» **Given problem**: Write out the complete material exactly as it stands.
----
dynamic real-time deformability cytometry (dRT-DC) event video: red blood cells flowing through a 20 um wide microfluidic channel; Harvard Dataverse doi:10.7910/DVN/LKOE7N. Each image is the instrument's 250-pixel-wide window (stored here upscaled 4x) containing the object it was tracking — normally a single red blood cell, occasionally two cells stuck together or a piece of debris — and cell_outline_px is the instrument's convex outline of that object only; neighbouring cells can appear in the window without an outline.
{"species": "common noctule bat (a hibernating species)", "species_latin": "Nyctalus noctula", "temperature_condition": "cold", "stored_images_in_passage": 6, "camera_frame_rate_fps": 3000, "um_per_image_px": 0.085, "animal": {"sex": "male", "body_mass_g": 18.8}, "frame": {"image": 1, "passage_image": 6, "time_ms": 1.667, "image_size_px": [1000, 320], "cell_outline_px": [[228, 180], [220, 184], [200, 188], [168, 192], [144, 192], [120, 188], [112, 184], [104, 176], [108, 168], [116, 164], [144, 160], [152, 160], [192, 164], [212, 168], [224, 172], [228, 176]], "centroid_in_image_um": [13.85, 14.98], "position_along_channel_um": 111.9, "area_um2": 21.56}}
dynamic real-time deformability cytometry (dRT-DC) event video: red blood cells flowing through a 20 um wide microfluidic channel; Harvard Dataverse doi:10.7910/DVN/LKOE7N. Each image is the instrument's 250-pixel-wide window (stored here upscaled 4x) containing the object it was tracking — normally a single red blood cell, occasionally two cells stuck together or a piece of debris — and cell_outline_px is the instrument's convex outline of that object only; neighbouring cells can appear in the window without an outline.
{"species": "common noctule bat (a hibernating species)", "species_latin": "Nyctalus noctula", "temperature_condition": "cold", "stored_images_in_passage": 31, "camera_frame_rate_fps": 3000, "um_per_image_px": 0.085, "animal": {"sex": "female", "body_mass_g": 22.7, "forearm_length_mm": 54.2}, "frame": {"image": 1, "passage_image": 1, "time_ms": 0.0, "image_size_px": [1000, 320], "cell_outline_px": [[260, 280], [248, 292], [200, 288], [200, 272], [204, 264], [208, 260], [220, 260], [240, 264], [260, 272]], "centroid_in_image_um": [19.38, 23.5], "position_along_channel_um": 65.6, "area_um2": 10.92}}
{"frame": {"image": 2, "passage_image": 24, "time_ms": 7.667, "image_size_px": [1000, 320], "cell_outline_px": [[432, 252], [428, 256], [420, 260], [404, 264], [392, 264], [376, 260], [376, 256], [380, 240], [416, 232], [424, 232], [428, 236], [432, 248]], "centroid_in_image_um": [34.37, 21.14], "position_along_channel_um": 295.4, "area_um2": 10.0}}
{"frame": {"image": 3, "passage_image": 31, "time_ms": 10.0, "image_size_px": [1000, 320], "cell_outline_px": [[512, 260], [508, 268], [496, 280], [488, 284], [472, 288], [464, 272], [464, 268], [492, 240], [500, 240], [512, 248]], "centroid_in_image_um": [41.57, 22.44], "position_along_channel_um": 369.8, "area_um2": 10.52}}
----
» **Task response**:
dynamic real-time deformability cytometry (dRT-DC) event video: red blood cells flowing through a 20 um wide microfluidic channel; Harvard Dataverse doi:10.7910/DVN/LKOE7N. Each image is the instrument's 250-pixel-wide window (stored here upscaled 4x) containing the object it was tracking — normally a single red blood cell, occasionally two cells stuck together or a piece of debris — and cell_outline_px is the instrument's convex outline of that object only; neighbouring cells can appear in the window without an outline.
{"species": "common noctule bat (a hibernating species)", "species_latin": "Nyctalus noctula", "temperature_condition": "cold", "stored_images_in_passage": 6, "camera_frame_rate_fps": 3000, "um_per_image_px": 0.085, "animal": {"sex": "male", "body_mass_g": 18.8}, "frame": {"image": 1, "passage_image": 6, "time_ms": 1.667, "image_size_px": [1000, 320], "cell_outline_px": [[228, 180], [220, 184], [200, 188], [168, 192], [144, 192], [120, 188], [112, 184], [104, 176], [108, 168], [116, 164], [144, 160], [152, 160], [192, 164], [212, 168], [224, 172], [228, 176]], "centroid_in_image_um": [13.85, 14.98], "position_along_channel_um": 111.9, "area_um2": 21.56}}
dynamic real-time deformability cytometry (dRT-DC) event video: red blood cells flowing through a 20 um wide microfluidic channel; Harvard Dataverse doi:10.7910/DVN/LKOE7N. Each image is the instrument's 250-pixel-wide window (stored here upscaled 4x) containing the object it was tracking — normally a single red blood cell, occasionally two cells stuck together or a piece of debris — and cell_outline_px is the instrument's convex outline of that object only; neighbouring cells can appear in the window without an outline.
{"species": "common noctule bat (a hibernating species)", "species_latin": "Nyctalus noctula", "temperature_condition": "cold", "stored_images_in_passage": 31, "camera_frame_rate_fps": 3000, "um_per_image_px": 0.085, "animal": {"sex": "female", "body_mass_g": 22.7, "forearm_length_mm": 54.2}, "frame": {"image": 1, "passage_image": 1, "time_ms": 0.0, "image_size_px": [1000, 320], "cell_outline_px": [[260, 280], [248, 292], [200, 288], [200, 272], [204, 264], [208, 260], [220, 260], [240, 264], [260, 272]], "centroid_in_image_um": [19.38, 23.5], "position_along_channel_um": 65.6, "area_um2": 10.92}}
{"frame": {"image": 2, "passage_image": 24, "time_ms": 7.667, "image_size_px": [1000, 320], "cell_outline_px": [[432, 252], [428, 256], [420, 260], [404, 264], [392, 264], [376, 260], [376, 256], [380, 240], [416, 232], [424, 232], [428, 236], [432, 248]], "centroid_in_image_um": [34.37, 21.14], "position_along_channel_um": 295.4, "area_um2": 10.0}}
{"frame": {"image": 3, "passage_image": 31, "time_ms": 10.0, "image_size_px": [1000, 320], "cell_outline_px": [[512, 260], [508, 268], [496, 280], [488, 284], [472, 288], [464, 272], [464, 268], [492, 240], [500, 240], [512, 248]], "centroid_in_image_um": [41.57, 22.44], "position_along_channel_um": 369.8, "area_um2": 10.52}}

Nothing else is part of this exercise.